For each line of the data below, copy it if it holds the word "none".

_EXERCISE DATA_:

----------------------------------------

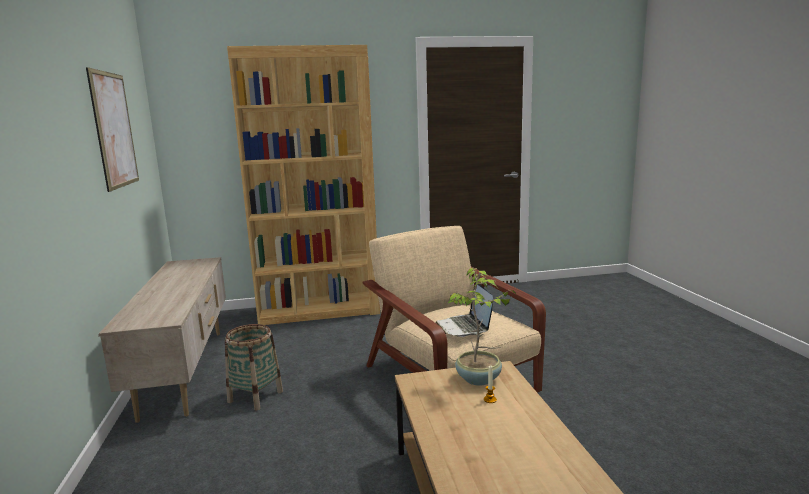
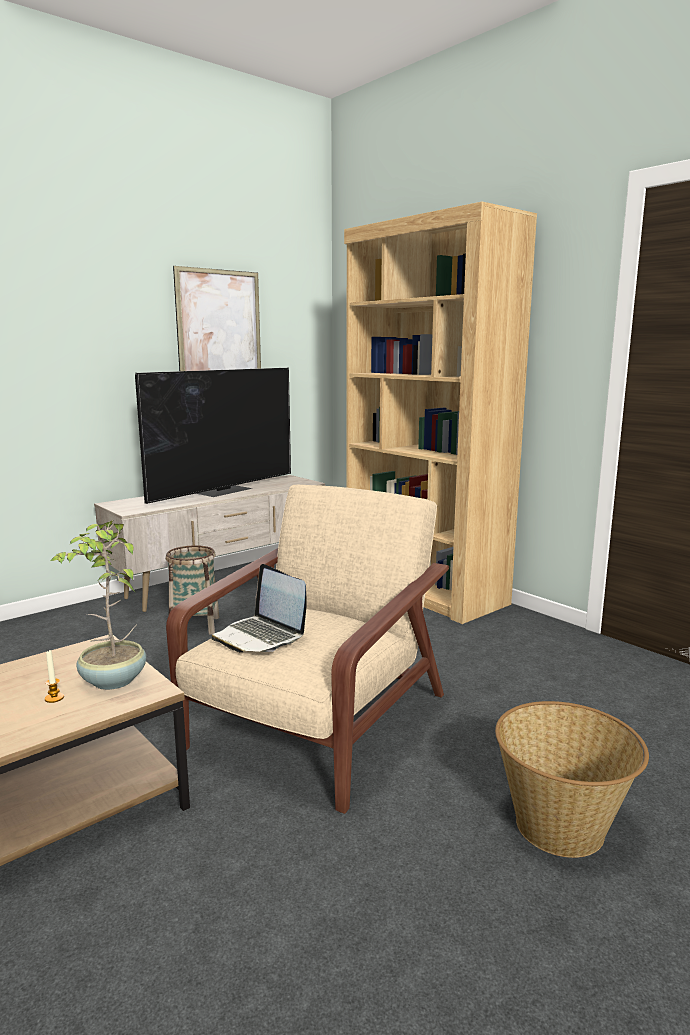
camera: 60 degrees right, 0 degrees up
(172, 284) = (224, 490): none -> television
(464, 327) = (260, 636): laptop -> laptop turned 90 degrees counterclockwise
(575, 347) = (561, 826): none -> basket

----------------------------------------

_ANSWER SPACE_:
(172, 284) = (224, 490): none -> television
(575, 347) = (561, 826): none -> basket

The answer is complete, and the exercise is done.